Navigating financial matters is often one of the most complicated elements of divorce. Divorcing spouses frequently disagree about how to share their resources and divide responsibility for their shared obligations, such as their credit card balances.

Community property rules leave almost everything acquired during marriage vulnerable to division when people divorce. In some cases, spouses may suffer secondary financial consequences. For example, selling a house usually requires the support of a real estate agent. Paying for an agent consumes a certain percentage of the total sale cost.

Those who have to divide their retirement savings may also need to consider the possibility of secondary expenses when preparing for asset division.

Early withdrawals can trigger penalties

Some types of retirement savings accounts are technically accessible at any time. For example, if the spouses funded a Roth IRA during the marriage, the decision to withdraw funds from that account simply results in a reduction of the available balance.

However, there are penalties to consider when dividing certain types of retirement savings accounts. People who have funded 401(k)s and similar tax-deferred retirement accounts are at risk of a penalty. The standard penalty for a retirement withdrawal is 10% of the amount taken from the account.

In a scenario where the spouses agree on a 50/50 split, they could lose 10% of the amount withdrawn to compensate the other spouse. The spouses also have to report those funds as income, which can result in income tax consequences.
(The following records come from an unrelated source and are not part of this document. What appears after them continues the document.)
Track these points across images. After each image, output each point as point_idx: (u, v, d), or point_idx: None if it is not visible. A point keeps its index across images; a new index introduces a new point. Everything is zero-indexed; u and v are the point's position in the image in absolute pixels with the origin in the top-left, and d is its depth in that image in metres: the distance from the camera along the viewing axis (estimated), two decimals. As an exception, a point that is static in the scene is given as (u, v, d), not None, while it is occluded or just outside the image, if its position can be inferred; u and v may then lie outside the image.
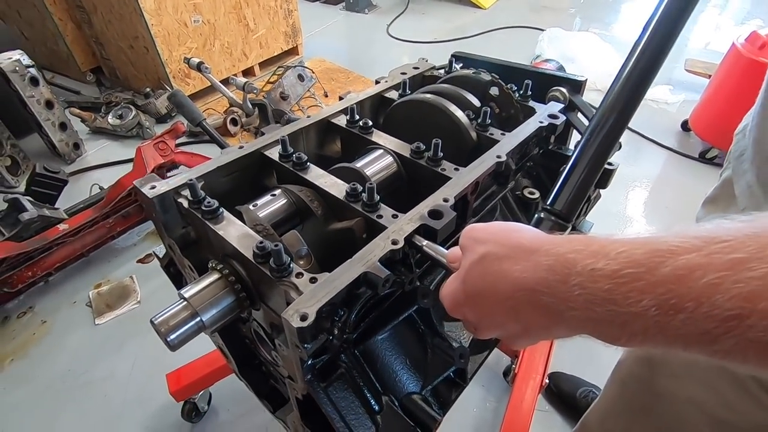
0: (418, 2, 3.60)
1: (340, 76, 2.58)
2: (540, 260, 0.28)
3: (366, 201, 0.41)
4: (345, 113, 0.57)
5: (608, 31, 3.22)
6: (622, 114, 0.42)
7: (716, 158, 1.87)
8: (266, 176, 0.52)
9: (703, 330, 0.21)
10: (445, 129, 0.54)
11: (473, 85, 0.61)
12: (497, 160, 0.48)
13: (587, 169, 0.38)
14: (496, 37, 3.06)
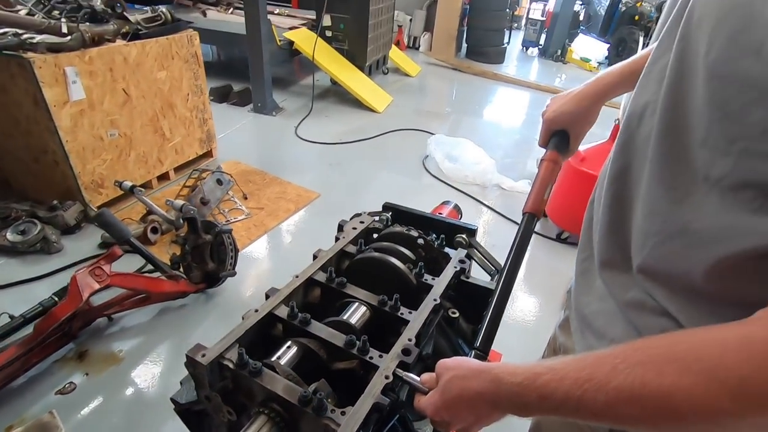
0: (321, 106, 4.06)
1: (257, 178, 2.78)
2: (486, 378, 0.47)
3: (360, 347, 0.63)
4: (323, 270, 0.79)
5: (478, 136, 3.96)
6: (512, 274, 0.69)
7: (569, 239, 2.44)
8: (272, 328, 0.70)
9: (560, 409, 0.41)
10: (393, 278, 0.79)
11: (406, 240, 0.88)
12: (435, 302, 0.73)
13: (496, 314, 0.64)
14: (392, 138, 3.59)
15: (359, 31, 4.23)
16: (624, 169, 0.52)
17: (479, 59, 6.10)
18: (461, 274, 0.85)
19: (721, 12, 0.38)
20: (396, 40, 5.73)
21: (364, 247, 0.87)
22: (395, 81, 5.05)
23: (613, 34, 6.33)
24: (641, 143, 0.49)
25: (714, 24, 0.38)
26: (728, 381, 0.32)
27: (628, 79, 0.70)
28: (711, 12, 0.39)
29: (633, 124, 0.51)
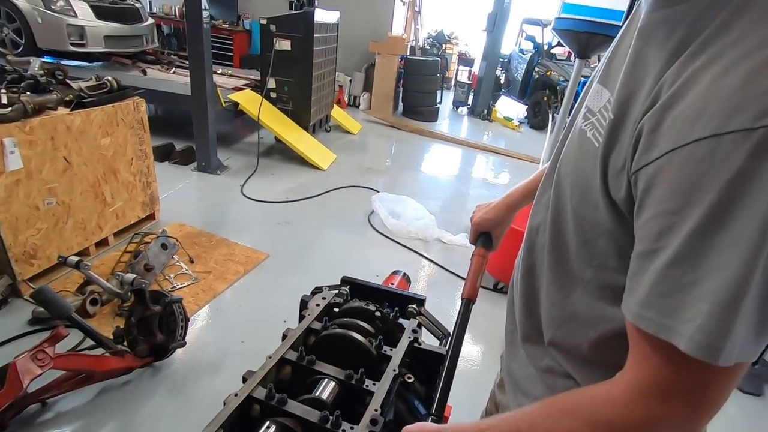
0: (266, 164, 4.15)
1: (203, 240, 2.76)
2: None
3: (333, 422, 0.71)
4: (294, 349, 0.87)
5: (417, 191, 4.23)
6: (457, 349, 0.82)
7: (503, 288, 2.67)
8: (250, 409, 0.76)
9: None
10: (356, 352, 0.89)
11: (365, 314, 1.00)
12: (394, 372, 0.84)
13: (447, 382, 0.76)
14: (337, 196, 3.74)
15: (303, 93, 4.45)
16: (531, 268, 0.69)
17: (415, 117, 6.59)
18: (414, 342, 0.97)
19: (574, 176, 0.56)
20: (337, 99, 6.05)
21: (328, 323, 0.97)
22: (338, 138, 5.30)
23: (529, 98, 7.17)
24: (539, 250, 0.67)
25: (572, 182, 0.57)
26: (600, 423, 0.45)
27: (528, 195, 0.94)
28: (568, 173, 0.58)
29: (533, 235, 0.69)
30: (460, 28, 9.94)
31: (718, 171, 0.35)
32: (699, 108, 0.37)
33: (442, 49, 8.48)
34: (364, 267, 2.77)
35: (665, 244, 0.39)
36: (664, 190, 0.39)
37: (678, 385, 0.41)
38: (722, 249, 0.36)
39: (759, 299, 0.36)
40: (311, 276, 2.61)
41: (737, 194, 0.35)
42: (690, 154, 0.37)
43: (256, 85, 4.87)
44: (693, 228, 0.37)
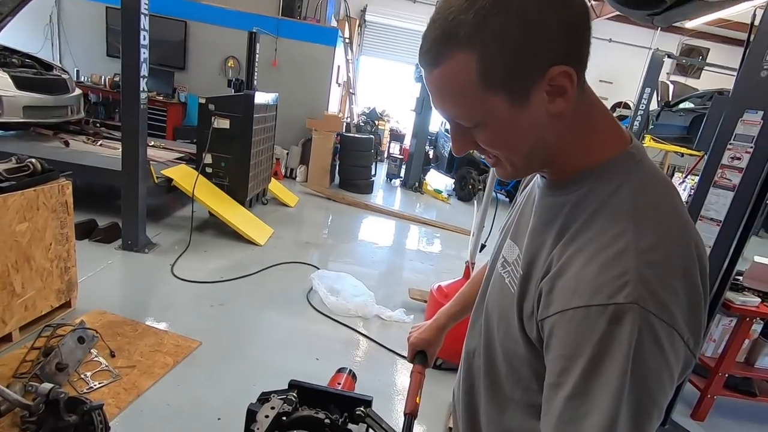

Thankfully, there is a simple way to sidestep those frustrating consequences. After the courts approve a final property division order, the spouses can have one of their lawyers draft a qualified domestic relations order (QDRO). A QDRO allows for the division of the funds in the account without generating tax consequences or financial penalties.

The professional managing the account can use the QDRO to start a new account in the name of the other’s spouse. They can move a specific percentage of the account balance into that new account without the spouses risking taxes and penalties.

Those who have retirement resources included among their marital assets may need to approach property division carefully to limit the possibility of secondary financial losses. Having the right support while preparing for divorce may make it easier for people to handle complex financial matters with minimal long-term losses.